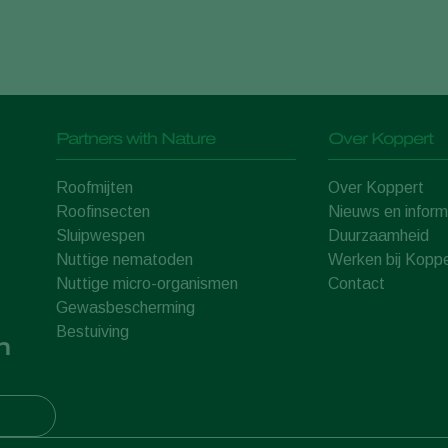
Partners with Nature
Over Koppert
Roofmijten
Over Koppert
Roofinsecten
Nieuws en inform
Sluipwespen
Duurzaamheid
Nuttige nematoden
Werken bij Koppe
Nuttige micro-organismen
Contact
Gewasbescherming
Bestuiving
n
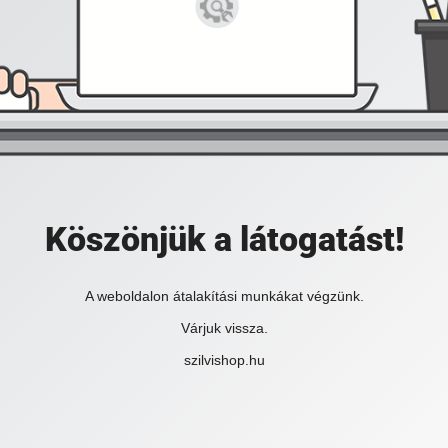
Köszönjük a látogatást!
A weboldalon átalakítási munkákat végzünk.
Várjuk vissza.
szilvishop.hu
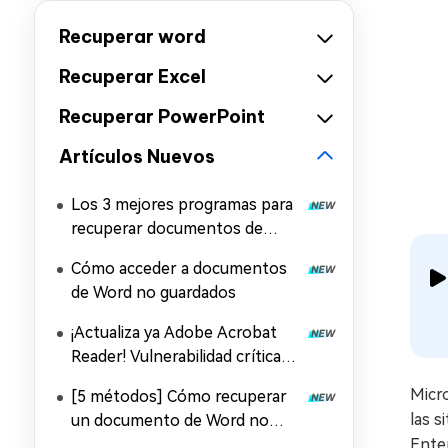
Recuperar word
Recuperar Excel
Recuperar PowerPoint
Artículos Nuevos
Los 3 mejores programas para
recuperar documentos de
Word
Cómo acceder a documentos
de Word no guardados
¡Actualiza ya Adobe Acrobat
Reader! Vulnerabilidad crítica
CVE-2026-34621 y solución
Micro
[5 métodos] Cómo recuperar
las 
un documento de Word no
guardado en Mac
Enten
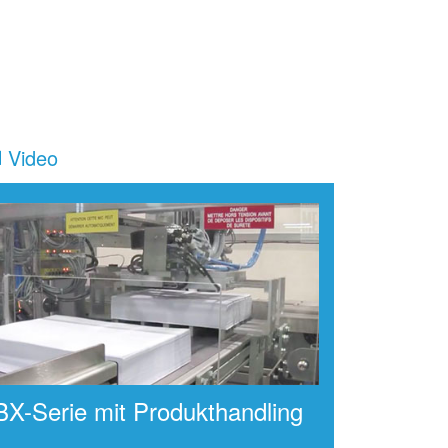
Video
BX-Serie mit Produkthandling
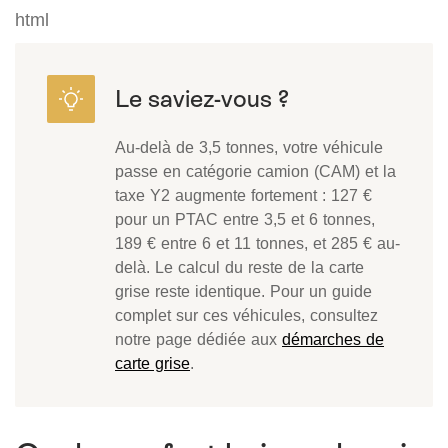
html
Au-delà de 3,5 tonnes, votre véhicule
passe en catégorie camion (CAM) et la
taxe Y2 augmente fortement : 127 €
pour un PTAC entre 3,5 et 6 tonnes,
189 € entre 6 et 11 tonnes, et 285 € au-
delà. Le calcul du reste de la carte
grise reste identique. Pour un guide
complet sur ces véhicules, consultez
notre page dédiée aux
démarches de
carte grise
.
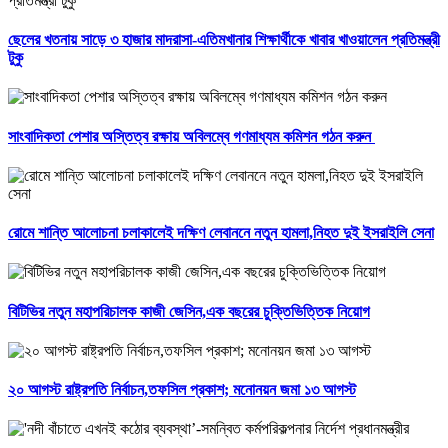
ছেলের খতনায় সাড়ে ৩ হাজার মাদরাসা-এতিমখানার শিক্ষার্থীকে খাবার খাওয়ালেন প্রতিমন্ত্রী
টুকু
সাংবাদিকতা পেশার অস্তিত্ব রক্ষায় অবিলম্বে গণমাধ্যম কমিশন গঠন করুন ‎
রোমে শান্তি আলোচনা চলাকালেই দক্ষিণ লেবাননে নতুন হামলা,নিহত দুই ইসরাইলি সেনা
বিটিভির নতুন মহাপরিচালক কাজী জেসিন,এক বছরের চুক্তিভিত্তিক নিয়োগ
২০ আগস্ট রাষ্ট্রপতি নির্বাচন,তফসিল প্রকাশ; মনোনয়ন জমা ১৩ আগস্ট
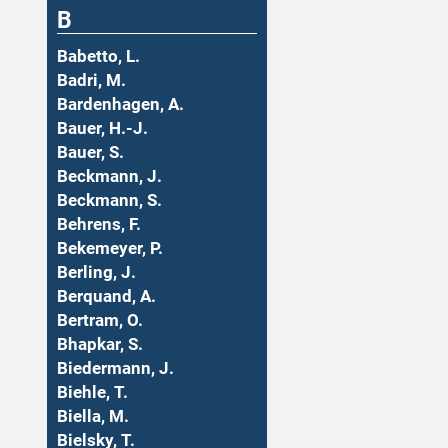
B
Babetto, L.
Badri, M.
Bardenhagen, A.
Bauer, H.-J.
Bauer, S.
Beckmann, J.
Beckmann, S.
Behrens, F.
Bekemeyer, P.
Berling, J.
Berquand, A.
Bertram, O.
Bhapkar, S.
Biedermann, J.
Biehle, T.
Biella, M.
Bielsky, T.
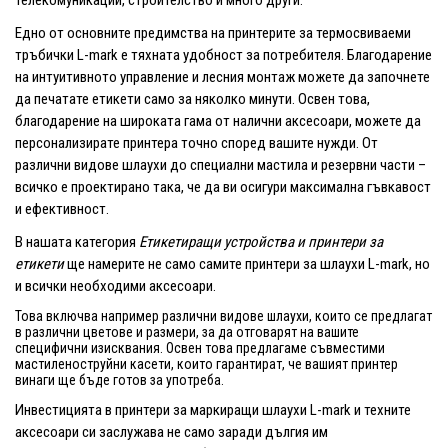
Едно от основните предимства на принтерите за термосвиваеми
тръбички L-mark е тяхната удобност за потребителя. Благодарение
на интуитивното управление и лесния монтаж можете да започнете
да печатате етикети само за няколко минути. Освен това,
благодарение на широката гама от налични аксесоари, можете да
персонализирате принтера точно според вашите нужди. От
различни видове шлаухи до специални мастила и резервни части –
всичко е проектирано така, че да ви осигури максимална гъвкавост
и ефективност.
В нашата категория
Етикетиращи устройства и принтери за
етикети
ще намерите не само самите принтери за шлаухи L-mark, но
и всички необходими аксесоари.
Това включва например различни видове шлаухи, които се предлагат
в различни цветове и размери, за да отговарят на вашите
специфични изисквания. Освен това предлагаме съвместими
мастиленоструйни касети, които гарантират, че вашият принтер
винаги ще бъде готов за употреба.
Инвестицията в принтери за маркиращи шлаухи L-mark и техните
аксесоари си заслужава не само заради дългия им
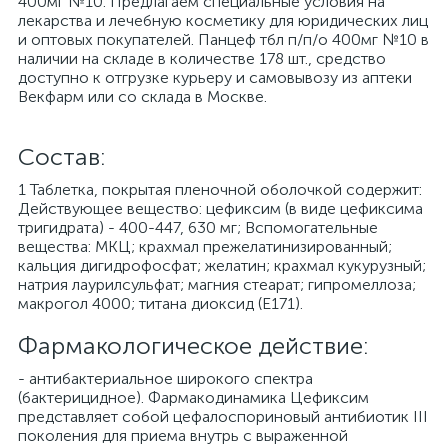
400мг №10. Предлагаем специальные условия на
лекарства и лечебную косметику для юридических лиц
и оптовых покупателей. Панцеф тбл п/п/о 400мг №10 в
наличии на складе в количестве 178 шт., средство
доступно к отгрузке курьеру и самовывозу из аптеки
Векфарм или со склада в Москве.
Cостав:
1 Таблетка, покрытая пленочной оболочкой содержит:
Действующее вещество: цефиксим (в виде цефиксима
тригидрата) - 400-447, 630 мг; Вспомогательные
вещества: МКЦ; крахмал прежелатинизированный;
кальция дигидрофосфат; желатин; крахмал кукурузный;
натрия лаурилсульфат; магния стеарат; гипромеллоза;
макрогол 4000; титана диоксид (Е171).
Фармакологическое действие:
- антибактериальное широкого спектра
(бактерицидное). Фармакодинамика Цефиксим
представляет собой цефалоспориновый антибиотик III
поколения для приема внутрь с выраженной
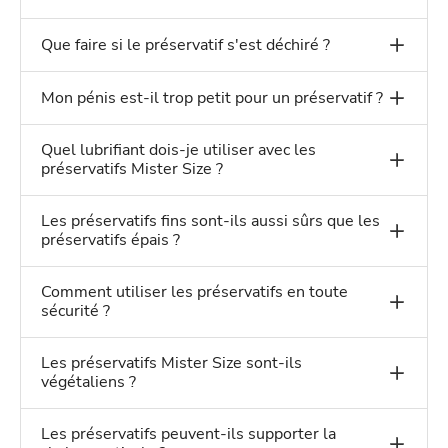
Que faire si le préservatif s'est déchiré ?
Mon pénis est-il trop petit pour un préservatif ?
Quel lubrifiant dois-je utiliser avec les
préservatifs Mister Size ?
Les préservatifs fins sont-ils aussi sûrs que les
préservatifs épais ?
Comment utiliser les préservatifs en toute
sécurité ?
Les préservatifs Mister Size sont-ils
végétaliens ?
Les préservatifs peuvent-ils supporter la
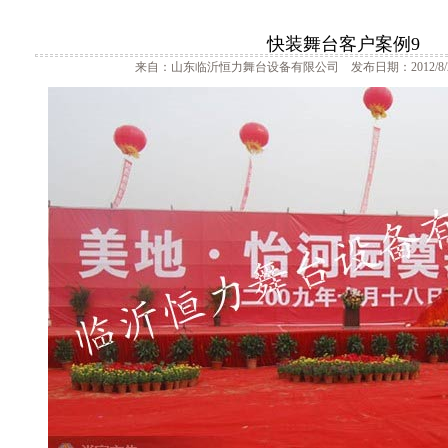
快装舞台客户案例9
来自：山东临沂恒力舞台设备有限公司 发布日期：2012/8/2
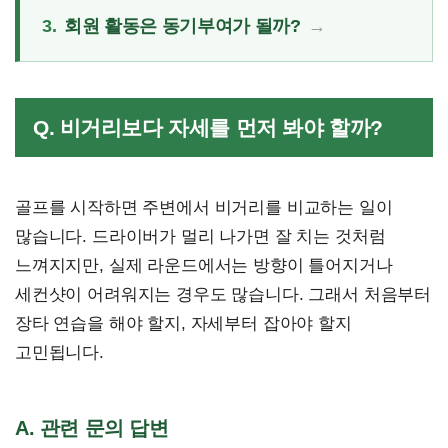
3.
회원 활동은 동기부여가 될까?
Q. 비거리보다 자세를 먼저 봐야 할까?
골프를 시작하면 주변에서 비거리를 비교하는 일이
많습니다. 드라이버가 멀리 나가면 잘 치는 것처럼
느껴지지만, 실제 라운드에서는 방향이 틀어지거나
세컨샷이 어려워지는 경우도 많습니다. 그래서 처음부터
장타 연습을 해야 할지, 자세부터 잡아야 할지
고민됩니다.
A. 관련 문의 답변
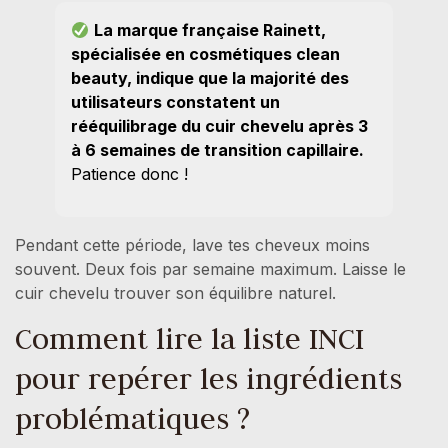
La marque française Rainett,
spécialisée en cosmétiques clean
beauty, indique que la majorité des
utilisateurs constatent un
rééquilibrage du cuir chevelu après 3
à 6 semaines de transition capillaire.
Patience donc !
Pendant cette période, lave tes cheveux moins
souvent. Deux fois par semaine maximum. Laisse le
cuir chevelu trouver son équilibre naturel.
Comment lire la liste INCI
pour repérer les ingrédients
problématiques ?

WHAT YOU HAVE TO DO:
The expected answer is a copy of every line in the entries that holds the word "видове".

ANSWER SPACE:
различни видове шлаухи до специални мастила и резервни части –
Това включва например различни видове шлаухи, които се предлагат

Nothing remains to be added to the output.